The takeaway “the model didn’t get worse, the harness had bugs” is reassuring. Practical mitigations on your side are to either explicitly raise /effort or to keep up with the latest releases.

https://www.anthropic.com/engineering/april-23-postmortem
www.anthropic.com

Claude Code briefly removed from the Pro $20 plan

Claude Code disappeared from the Free / Pro rows on the official pricing page, leaving it visible only on Max 5x / Max 20x. This kicked off a heated “Has Claude Code been removed from the $20 Pro plan?” debate on X.

Pricing comparison table showing Claude Code restricted to Max only

Anthropic followed up with a statement that existing Pro subscribers would not be affected.

The pricing page and support documents were later reverted to their original state (Pro can use Claude Code). According to Anthropic’s Head of Growth Amol Avasare, this was a small test targeting 2% of new prosumer signups, and that test is still ongoing under the hood. Simon Willison wrote up a useful timeline of the whole situation, and his piece is the easiest way to get the full picture.
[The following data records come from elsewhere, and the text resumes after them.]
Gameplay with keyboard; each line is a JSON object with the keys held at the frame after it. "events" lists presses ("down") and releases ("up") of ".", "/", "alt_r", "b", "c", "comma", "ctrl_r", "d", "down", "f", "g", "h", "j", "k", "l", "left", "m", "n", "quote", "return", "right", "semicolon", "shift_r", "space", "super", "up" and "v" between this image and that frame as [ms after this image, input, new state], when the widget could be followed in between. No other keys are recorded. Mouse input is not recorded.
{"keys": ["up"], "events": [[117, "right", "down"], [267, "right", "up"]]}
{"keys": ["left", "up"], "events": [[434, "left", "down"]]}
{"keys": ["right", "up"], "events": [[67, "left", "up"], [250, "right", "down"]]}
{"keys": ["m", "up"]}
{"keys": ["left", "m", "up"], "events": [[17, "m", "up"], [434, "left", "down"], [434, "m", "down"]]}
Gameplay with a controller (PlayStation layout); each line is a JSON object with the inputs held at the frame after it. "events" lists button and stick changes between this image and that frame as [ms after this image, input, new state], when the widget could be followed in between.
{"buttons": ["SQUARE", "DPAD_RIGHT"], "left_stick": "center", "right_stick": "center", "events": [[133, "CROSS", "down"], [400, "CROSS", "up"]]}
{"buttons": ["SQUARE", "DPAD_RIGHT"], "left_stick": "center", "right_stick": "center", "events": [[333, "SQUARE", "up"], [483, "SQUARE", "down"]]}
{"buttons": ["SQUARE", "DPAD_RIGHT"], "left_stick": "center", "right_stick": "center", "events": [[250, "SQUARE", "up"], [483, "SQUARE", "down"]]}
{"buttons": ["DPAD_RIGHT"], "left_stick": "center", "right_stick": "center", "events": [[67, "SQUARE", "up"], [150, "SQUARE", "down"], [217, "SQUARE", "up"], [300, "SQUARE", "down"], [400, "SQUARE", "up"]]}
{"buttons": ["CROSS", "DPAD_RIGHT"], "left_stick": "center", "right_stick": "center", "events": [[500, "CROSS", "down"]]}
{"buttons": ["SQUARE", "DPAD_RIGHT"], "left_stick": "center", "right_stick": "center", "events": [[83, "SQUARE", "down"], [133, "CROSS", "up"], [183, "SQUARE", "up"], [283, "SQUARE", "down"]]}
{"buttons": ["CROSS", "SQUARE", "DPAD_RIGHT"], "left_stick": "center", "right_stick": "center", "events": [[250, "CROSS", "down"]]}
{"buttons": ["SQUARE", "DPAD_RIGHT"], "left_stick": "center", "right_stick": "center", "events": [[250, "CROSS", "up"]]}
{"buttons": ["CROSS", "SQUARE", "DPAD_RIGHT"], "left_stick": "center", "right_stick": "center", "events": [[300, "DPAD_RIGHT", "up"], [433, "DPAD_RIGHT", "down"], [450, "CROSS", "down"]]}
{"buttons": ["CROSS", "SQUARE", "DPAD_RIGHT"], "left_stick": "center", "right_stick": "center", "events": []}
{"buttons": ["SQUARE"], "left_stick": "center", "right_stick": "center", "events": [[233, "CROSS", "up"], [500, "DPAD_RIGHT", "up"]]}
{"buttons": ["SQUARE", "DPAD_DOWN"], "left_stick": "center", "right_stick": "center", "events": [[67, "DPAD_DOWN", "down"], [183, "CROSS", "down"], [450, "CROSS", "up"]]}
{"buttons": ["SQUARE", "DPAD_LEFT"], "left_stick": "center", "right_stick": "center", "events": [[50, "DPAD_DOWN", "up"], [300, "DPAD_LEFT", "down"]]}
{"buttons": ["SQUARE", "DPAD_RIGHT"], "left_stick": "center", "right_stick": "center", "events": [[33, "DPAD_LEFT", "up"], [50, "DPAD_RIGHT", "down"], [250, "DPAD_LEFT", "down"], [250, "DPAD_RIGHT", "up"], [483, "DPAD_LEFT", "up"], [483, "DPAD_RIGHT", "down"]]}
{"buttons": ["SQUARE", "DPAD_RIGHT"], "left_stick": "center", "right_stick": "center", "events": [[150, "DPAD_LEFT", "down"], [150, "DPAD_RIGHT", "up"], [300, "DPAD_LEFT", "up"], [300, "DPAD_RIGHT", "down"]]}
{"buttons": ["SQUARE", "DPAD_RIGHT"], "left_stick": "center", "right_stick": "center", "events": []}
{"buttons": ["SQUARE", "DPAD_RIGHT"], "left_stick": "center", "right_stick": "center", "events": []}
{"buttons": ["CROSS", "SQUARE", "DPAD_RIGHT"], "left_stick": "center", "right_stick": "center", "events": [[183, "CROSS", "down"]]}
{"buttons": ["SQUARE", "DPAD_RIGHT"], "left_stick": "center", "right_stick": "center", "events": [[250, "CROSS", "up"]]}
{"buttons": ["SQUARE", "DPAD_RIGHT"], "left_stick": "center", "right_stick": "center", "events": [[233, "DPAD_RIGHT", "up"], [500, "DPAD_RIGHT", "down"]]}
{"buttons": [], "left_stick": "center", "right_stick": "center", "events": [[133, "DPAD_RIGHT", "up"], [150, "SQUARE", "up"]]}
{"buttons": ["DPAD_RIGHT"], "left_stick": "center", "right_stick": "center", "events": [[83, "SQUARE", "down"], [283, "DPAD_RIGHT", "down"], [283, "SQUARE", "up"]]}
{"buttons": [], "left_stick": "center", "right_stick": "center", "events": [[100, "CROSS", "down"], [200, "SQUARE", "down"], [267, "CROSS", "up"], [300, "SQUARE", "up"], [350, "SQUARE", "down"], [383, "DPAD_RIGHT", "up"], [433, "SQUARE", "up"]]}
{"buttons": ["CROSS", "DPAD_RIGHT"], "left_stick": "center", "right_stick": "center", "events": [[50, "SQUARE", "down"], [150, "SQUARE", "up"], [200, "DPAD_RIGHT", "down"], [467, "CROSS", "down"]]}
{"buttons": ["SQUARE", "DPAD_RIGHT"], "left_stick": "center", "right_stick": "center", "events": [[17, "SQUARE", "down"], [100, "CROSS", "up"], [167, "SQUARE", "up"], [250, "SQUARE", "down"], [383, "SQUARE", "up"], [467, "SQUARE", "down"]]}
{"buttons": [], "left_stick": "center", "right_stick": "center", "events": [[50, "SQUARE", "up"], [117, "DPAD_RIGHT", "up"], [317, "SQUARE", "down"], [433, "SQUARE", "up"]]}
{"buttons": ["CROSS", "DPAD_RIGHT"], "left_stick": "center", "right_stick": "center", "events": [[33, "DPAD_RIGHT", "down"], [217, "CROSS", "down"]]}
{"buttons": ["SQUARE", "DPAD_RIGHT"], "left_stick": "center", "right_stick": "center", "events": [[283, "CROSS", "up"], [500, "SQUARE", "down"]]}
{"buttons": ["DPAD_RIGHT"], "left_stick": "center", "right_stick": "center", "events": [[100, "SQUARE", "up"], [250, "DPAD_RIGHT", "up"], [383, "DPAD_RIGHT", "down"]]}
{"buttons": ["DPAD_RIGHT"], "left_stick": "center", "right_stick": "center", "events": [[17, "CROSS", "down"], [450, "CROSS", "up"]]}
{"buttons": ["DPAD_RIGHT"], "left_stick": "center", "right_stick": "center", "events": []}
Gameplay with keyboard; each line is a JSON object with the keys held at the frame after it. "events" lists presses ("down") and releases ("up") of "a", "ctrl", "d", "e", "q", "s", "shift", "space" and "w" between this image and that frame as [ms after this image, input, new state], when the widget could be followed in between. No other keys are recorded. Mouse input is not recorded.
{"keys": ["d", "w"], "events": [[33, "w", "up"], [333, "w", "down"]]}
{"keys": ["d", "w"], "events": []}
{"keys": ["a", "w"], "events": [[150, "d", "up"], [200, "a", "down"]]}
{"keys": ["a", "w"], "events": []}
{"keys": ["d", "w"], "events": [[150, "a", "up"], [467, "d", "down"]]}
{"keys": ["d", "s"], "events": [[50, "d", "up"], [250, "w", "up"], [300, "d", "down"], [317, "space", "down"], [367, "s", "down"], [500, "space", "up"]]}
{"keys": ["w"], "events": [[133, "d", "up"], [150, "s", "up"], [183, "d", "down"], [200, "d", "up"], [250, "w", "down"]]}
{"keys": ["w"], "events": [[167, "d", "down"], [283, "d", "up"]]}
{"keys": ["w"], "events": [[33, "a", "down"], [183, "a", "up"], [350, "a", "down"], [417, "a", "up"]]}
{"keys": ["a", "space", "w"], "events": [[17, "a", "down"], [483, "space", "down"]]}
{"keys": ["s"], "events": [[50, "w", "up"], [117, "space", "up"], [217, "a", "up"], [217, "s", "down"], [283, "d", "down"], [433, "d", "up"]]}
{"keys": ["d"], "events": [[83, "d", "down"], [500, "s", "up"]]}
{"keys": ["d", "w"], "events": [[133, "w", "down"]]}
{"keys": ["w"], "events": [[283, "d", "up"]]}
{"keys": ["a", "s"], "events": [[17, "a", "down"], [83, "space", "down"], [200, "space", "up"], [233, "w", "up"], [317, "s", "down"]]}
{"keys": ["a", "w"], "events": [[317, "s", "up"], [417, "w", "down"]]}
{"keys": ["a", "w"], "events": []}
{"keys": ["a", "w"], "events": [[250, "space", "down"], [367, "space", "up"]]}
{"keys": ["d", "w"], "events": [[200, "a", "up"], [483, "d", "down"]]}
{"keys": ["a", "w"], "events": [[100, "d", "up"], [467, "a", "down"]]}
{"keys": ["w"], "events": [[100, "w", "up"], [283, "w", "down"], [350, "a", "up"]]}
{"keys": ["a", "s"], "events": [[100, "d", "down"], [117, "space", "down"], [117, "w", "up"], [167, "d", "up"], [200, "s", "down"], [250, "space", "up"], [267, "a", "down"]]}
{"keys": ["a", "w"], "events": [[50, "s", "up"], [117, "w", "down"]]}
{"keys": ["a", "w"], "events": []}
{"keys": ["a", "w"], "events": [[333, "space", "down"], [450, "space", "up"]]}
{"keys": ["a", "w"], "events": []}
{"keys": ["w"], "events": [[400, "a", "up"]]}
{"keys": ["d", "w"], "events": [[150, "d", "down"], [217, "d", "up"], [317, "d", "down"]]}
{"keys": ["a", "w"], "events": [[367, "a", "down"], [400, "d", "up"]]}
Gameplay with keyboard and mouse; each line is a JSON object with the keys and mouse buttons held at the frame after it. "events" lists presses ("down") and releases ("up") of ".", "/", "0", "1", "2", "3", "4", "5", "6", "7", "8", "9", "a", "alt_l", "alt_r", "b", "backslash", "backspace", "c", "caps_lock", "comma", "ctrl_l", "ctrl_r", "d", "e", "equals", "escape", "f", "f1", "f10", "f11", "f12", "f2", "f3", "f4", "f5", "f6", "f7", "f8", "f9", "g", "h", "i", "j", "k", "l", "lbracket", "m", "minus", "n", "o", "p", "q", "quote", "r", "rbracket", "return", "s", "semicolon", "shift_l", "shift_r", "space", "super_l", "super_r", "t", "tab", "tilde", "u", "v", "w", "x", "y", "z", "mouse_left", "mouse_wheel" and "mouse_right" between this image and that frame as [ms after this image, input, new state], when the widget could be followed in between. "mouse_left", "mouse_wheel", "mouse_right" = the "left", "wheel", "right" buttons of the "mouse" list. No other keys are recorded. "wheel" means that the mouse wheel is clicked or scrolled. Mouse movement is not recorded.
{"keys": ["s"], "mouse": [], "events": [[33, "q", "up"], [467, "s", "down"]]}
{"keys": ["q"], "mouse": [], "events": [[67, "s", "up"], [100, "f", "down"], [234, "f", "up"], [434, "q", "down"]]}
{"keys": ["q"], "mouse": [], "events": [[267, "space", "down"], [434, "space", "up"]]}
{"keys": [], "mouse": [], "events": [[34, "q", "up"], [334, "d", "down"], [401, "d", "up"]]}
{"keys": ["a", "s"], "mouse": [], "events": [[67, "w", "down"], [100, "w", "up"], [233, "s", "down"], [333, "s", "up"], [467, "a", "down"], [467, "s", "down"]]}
Is Claude Code going to cost $100/month? Probably not—it’s all very confusing
Anthropic today quietly (as in silently, no announcement anywhere at all) updated their claude.com/pricing page (but not their Choosing a Claude plan page, which shows up first for me on …
simonwillison.net

Personally, I think keeping flat-rate plans viable gets harder as the user base grows, and a real rollback like this one is something that could very well happen for keeps.

Other Topics

Project Deal: Anthropic’s internal SF-office marketplace experiment

Anthropic ran a research experiment called Project Deal: a marketplace inside their San Francisco office, with 69 employees participating, where Claude acted as everyone’s agent and handled all the buying, selling, and negotiation on their behalf.

The interesting angle is the implication for AI-agent economics: when both sides delegate to agents, the gap in model capability between buyer and seller turns directly into a negotiation gap. The experiment shows this in microcosm. Run A and Run D used Opus 4.5 across the board, while Run B and Run C mixed Haiku 4.5 and Opus 4.5 50:50 among participants. Per-item, Opus-represented sellers earned about $2.68 more on average and buyers saved about $2.45, with Opus users completing roughly 2.07 more deals overall.

Project Deal: our Claude-run marketplace experiment | Anthropic
We created a marketplace for employees in our San Francisco office, with one big twist. We tasked Claude with buying, selling and negotiating on our colleagues’ behalf.
www.anthropic.com

Anthropic’s articles on MCP for production agents

Anthropic published a write-up on how production agents should use MCP. It walks through the characteristics of API calls, CLIs, and MCP, then makes the case that as cloud-hosted agents become the norm, MCP is what fills the gap, and that combining MCP with Skills (and layering them well) is what matters.

In a world where cloud agents are the default, local-only CLI tools cannot reach things like authenticated SaaS or internal infrastructure, and that’s exactly where MCP fits. The Anthropic Engineering “Scaling Managed Agents” post goes a step further into a Session / Harness / Sandbox three-layer separation, and notes that Claude Code itself shares the same harness engine as Managed Agents.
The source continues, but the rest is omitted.